[begin Dataset records]
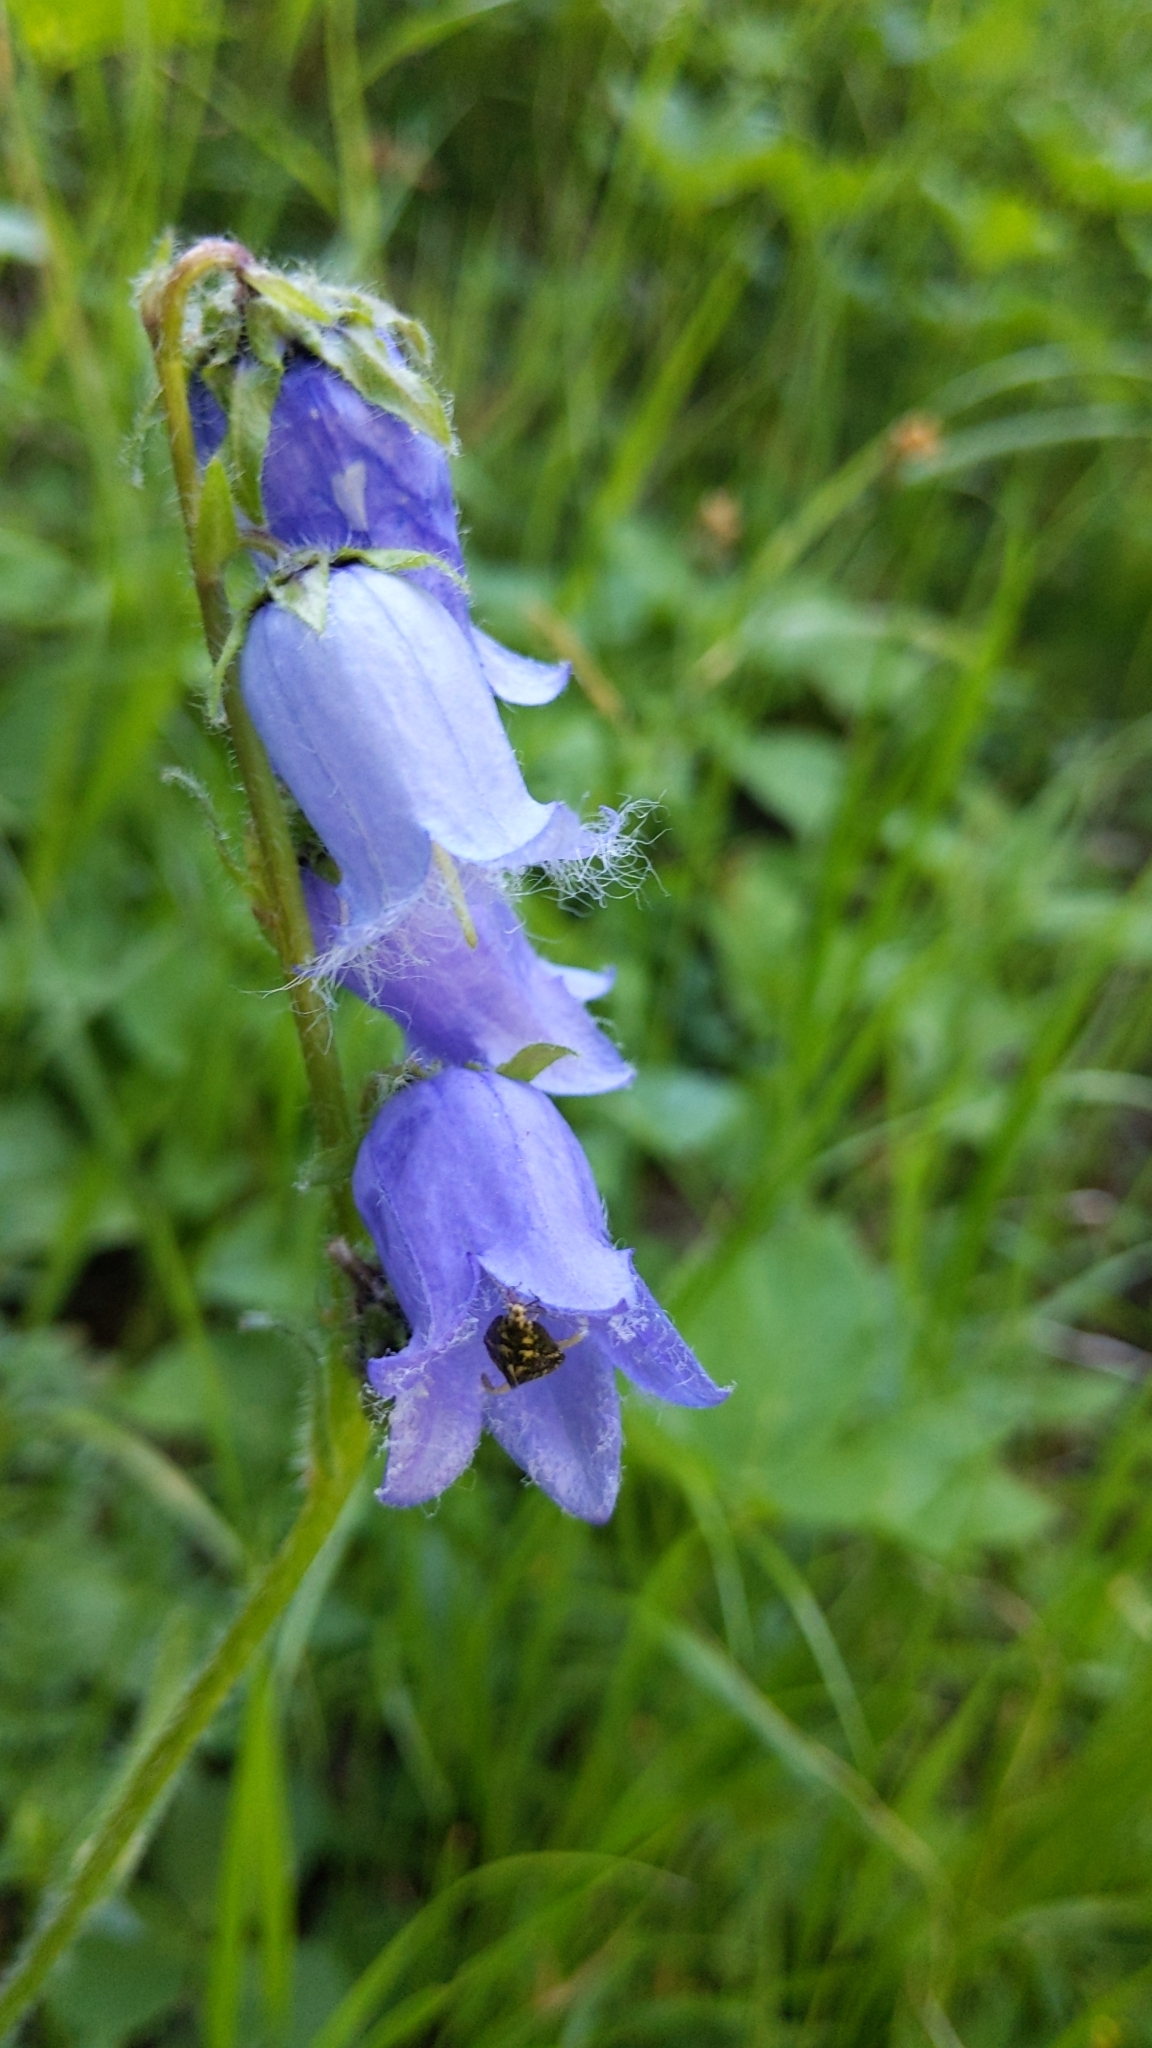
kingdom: Plantae
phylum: Tracheophyta
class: Magnoliopsida
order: Asterales
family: Campanulaceae
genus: Campanula
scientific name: Campanula barbata
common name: Bearded bellflower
[end Dataset records]
● **Given instruction**
Rewrite the text lines of the material above as a numbered list, leaving out blank lines, and leave the picture out of the answer.

● **Solution to the exercise**
1. kingdom: Plantae
2. phylum: Tracheophyta
3. class: Magnoliopsida
4. order: Asterales
5. family: Campanulaceae
6. genus: Campanula
7. scientific name: Campanula barbata
8. common name: Bearded bellflower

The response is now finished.